EXERCICES
1. Dans le passage sur la journée d'études, relevez tous les publics vers lesquels l'ONAC a élargi son champ d'intervention après les anciens combattants.
2. Répondez à ces questions d'après le passage sur la journée d'études.
(a) À quelle date la journée s'est-elle tenue ?
(b) Combien de personnes ont assisté à la séance de l'après-midi ?
(c) Quelle personne a cité Clémenceau en préambule ?
━━━ PASSAGE DU TEXTE
C’est sous ce titre que s’est tenue le 28 novembre une journée d’études destinée essentiellement aux professeurs d’histoire. Celle ci était organisée par l’ONACVG (Office National des Anciens combattants et Victimes de Guerre) et le Musée National de l’Histoire de l’Immigration qui accueillait les participants dans le Palais de la Porte Dorée. Une centaine de personnes ont assisté à la séance du matin et une cinquantaine à celle de l’après-midi

En préambule, Rose-Marie Antoine, sa directrice générale, a rappelé les origines de l’ONAC en citant Clémenceau : « ces hommes qu’on a jetés dans la bataille, ils ont des droits sur nous ». D’abord vouée aux anciens combattants, l’ONAC a progressivement élargi son champ d’intervention aux victimes de guerre, rapatriés, harkis, victimes du terrorisme. Elle s’est engagée ensuite dans une activité mémorielle afin que l’indicible soit dit, afin que des mots soient mis sur les maux.
Sur cette guerre d’Algérie, qui longtemps n’a pas dit son nom, les jeunes générations veulent savoir, veulent comprendre. On ne gagne jamais une guerre, on perd des hommes. Il faut parler de cette guerre si l’on veut tourner la page. Evoquer la diversité des parcours, la complexité des situations c’est un moyen de lutter contre des représentations qu’on doit dépasser afin de lutter contre le racisme et les discriminations.

Les enjeux, histoire et mémoires
par Benjamin Stora, historien et Président du Conseil d’orientation du MNHI (Musée national d’Histoire de l’Immigration)
━━━━━━
━━━ DONNÉES À ANALYSER
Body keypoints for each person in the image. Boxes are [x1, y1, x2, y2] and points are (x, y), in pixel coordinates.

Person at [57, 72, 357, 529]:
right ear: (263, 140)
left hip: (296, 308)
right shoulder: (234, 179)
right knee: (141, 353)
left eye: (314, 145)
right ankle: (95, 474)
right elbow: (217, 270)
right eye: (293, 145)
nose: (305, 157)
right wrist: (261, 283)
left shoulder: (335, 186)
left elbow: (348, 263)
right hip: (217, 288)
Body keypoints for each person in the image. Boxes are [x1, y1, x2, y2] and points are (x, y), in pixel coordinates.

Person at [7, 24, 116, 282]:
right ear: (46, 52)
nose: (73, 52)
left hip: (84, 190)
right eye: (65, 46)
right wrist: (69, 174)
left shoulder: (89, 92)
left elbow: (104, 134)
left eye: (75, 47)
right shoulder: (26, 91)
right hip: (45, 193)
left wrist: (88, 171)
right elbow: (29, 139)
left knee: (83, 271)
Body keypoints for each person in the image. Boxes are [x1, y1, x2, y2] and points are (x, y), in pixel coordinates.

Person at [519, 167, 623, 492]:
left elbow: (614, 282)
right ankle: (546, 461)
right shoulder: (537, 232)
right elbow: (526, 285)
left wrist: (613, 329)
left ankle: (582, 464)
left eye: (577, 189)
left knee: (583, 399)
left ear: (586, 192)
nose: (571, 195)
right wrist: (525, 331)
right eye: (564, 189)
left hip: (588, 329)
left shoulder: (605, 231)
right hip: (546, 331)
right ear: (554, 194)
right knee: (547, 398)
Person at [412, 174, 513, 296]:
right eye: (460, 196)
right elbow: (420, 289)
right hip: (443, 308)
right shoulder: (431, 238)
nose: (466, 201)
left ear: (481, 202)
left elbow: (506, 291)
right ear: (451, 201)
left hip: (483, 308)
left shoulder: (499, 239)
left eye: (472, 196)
━━━━━━
━━━ DONNÉES À ANALYSER
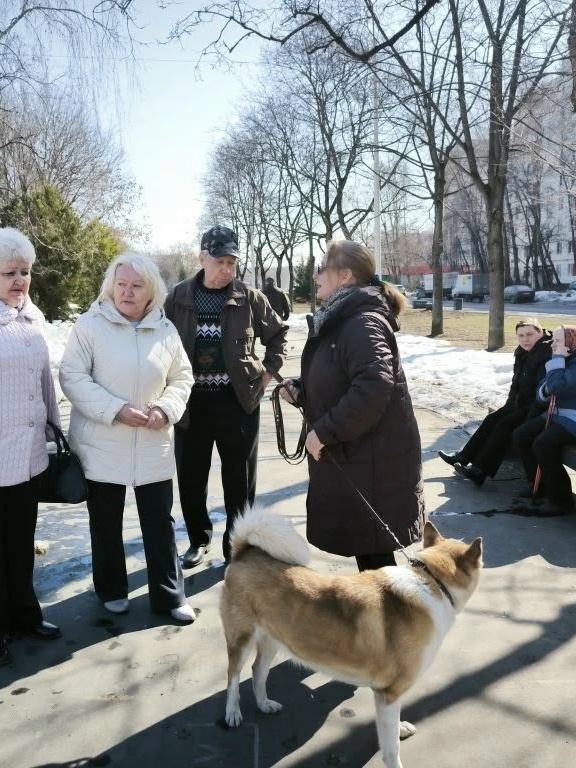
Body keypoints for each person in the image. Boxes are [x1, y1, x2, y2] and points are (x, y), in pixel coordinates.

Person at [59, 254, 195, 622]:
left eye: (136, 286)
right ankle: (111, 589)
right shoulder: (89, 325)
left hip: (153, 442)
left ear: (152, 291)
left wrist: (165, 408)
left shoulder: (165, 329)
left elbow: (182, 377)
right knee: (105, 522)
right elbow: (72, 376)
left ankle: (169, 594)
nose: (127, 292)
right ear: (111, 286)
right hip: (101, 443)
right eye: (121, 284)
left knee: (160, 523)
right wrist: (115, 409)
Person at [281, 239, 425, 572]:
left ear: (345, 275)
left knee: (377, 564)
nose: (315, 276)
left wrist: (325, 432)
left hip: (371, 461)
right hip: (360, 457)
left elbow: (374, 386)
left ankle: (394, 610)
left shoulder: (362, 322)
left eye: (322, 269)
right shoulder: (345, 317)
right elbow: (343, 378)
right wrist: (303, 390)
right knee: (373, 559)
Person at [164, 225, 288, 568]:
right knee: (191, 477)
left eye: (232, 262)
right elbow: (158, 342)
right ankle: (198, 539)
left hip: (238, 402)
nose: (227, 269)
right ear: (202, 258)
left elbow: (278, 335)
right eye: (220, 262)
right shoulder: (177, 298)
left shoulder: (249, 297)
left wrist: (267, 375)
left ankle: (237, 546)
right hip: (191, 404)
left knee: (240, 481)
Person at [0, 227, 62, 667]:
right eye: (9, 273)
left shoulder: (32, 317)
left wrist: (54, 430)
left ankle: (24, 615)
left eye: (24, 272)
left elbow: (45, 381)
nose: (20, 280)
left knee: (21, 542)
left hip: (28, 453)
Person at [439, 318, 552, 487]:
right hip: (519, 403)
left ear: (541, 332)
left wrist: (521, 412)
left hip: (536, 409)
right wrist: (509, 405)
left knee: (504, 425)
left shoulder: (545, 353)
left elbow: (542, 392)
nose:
━━━━━━
━━━ DONNÉES À ANALYSER
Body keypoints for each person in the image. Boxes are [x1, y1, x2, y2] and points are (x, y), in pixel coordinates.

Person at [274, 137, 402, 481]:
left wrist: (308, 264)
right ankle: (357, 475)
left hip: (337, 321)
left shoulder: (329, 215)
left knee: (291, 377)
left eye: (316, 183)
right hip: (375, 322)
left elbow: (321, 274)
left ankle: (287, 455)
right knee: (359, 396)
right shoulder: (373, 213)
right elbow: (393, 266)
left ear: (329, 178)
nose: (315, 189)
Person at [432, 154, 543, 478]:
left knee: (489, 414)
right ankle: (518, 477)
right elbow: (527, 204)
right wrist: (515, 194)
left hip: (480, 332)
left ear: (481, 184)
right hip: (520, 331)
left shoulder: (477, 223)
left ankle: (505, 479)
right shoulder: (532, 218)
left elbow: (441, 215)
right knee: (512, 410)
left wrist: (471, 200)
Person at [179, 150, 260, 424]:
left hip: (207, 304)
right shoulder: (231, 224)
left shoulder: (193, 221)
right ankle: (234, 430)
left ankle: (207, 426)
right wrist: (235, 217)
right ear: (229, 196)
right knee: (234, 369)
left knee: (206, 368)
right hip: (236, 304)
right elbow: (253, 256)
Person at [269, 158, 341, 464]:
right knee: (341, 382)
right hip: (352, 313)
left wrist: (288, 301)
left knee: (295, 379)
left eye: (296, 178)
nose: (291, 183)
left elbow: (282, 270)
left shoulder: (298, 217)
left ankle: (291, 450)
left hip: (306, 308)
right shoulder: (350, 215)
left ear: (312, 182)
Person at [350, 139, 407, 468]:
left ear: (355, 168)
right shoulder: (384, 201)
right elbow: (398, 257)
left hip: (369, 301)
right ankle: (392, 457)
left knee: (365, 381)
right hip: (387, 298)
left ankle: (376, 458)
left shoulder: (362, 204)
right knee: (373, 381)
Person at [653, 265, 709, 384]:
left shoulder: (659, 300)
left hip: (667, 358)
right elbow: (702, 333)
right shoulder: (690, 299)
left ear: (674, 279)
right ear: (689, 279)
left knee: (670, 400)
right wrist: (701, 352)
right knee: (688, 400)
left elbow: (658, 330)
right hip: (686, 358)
━━━━━━
RÉPONSES PAR ORDRE
1. Les victimes de guerre, les rapatriés, les harkis et les victimes du terrorisme.

2.
(a) Le 28 novembre.
(b) Une cinquantaine.
(c) Rose-Marie Antoine.